Jusqu’alors inconnu du paysage médiatique burkinabè, c’est pourtant Vittorio Nicola Rangeloni qui décroche, le 28 mai dernier, une interview avec le ministre de la Défense Kassoum Coulibaly, alors que ce dernier ne s’exprime que lors de rares conférences de presse. Cela, dans un contexte où les médias locaux et étrangers ne cessent d’être menacés et réprimés, quand les journalistes ne sont tout simplement pas expulsés.
“L’évolution du paysage médiatique au Burkina Faso continue de surprendre. Après avoir évincé de nombreux médias internationaux et réduit au silence les journalistes burkinabè, le pouvoir accorde des interviews à un propagandiste pro-russe italien. L’implantation de l’agence de propagande African Initiative au Sahel, et la création d’une antenne au Burkina Faso, légitimée par le pouvoir en place, est un signal inquiétant pour la survie du journalisme fiable dans un pays qui a longtemps été un exemple en matière de liberté de la presse dans la région.”

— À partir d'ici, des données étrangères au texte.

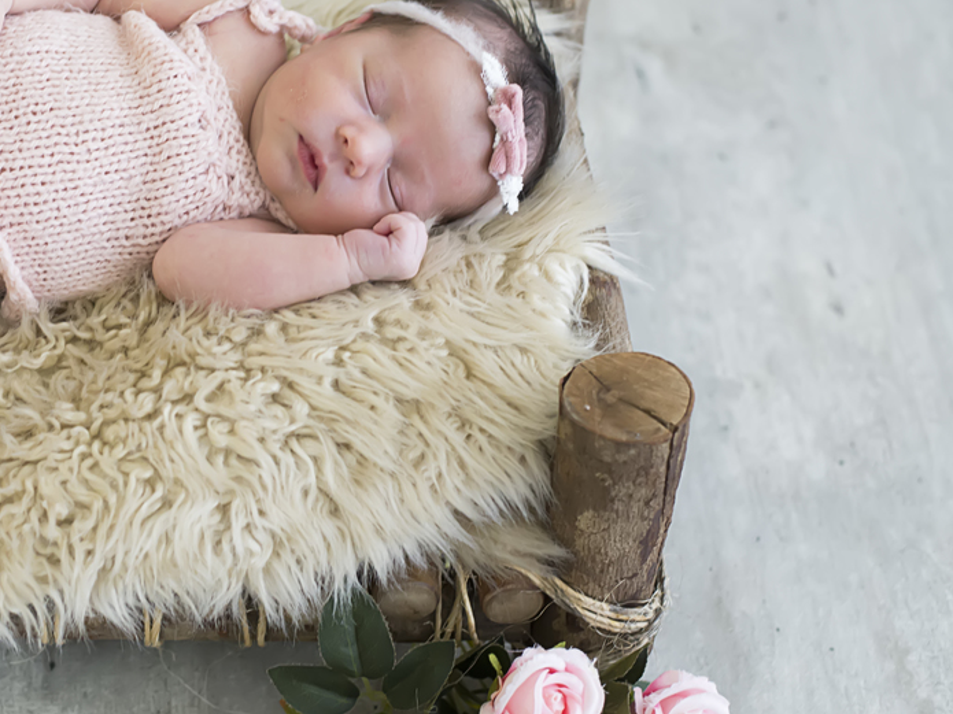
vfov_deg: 17.8
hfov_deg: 23.2
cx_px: 191
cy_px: 278
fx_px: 2285
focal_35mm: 83
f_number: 3.5
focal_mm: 50
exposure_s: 1/125
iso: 1600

African Initiative, un outil de Moscou au Sahel
La trajectoire de Vittorio Nicola Rangeloni au Sahel est directement reliée à celle du déploiement de l’African Initiative. Celle-ci s’inscrit dans une stratégie globale de la Russie sur le continent – comprenant notamment le volet militaire de l’Africa Corps – et intensifie ses activités dans la région depuis le début de l’année 2024.
Au Burkina Faso, l’association locale a organisé une réunion avec plusieurs journalistes de médias en ligne, fin mai, selon les sources de RSF, afin de promouvoir ses activités. Au Mali, le même mois, African Initiative a invité les membres de la webTV Gandhi Malien, l’un des médias les plus suivis du pays, à découvrir la Russie et les territoires occupés d’Ukraine pendant deux semaines. Au moins deux séances de travail ont également été organisées, notamment avec Artem Kureev, présenté comme le rédacteur en chef d’African Initiative et la tête pensante du réseau. Il serait également un agent du service de sécurité russe, le FSB, d’après le média d’investigation The Insider. En juin, un groupe de blogueurs et de journalistes de huit pays du continent a également visité le siège du réseau de propagande, situé à Moscou.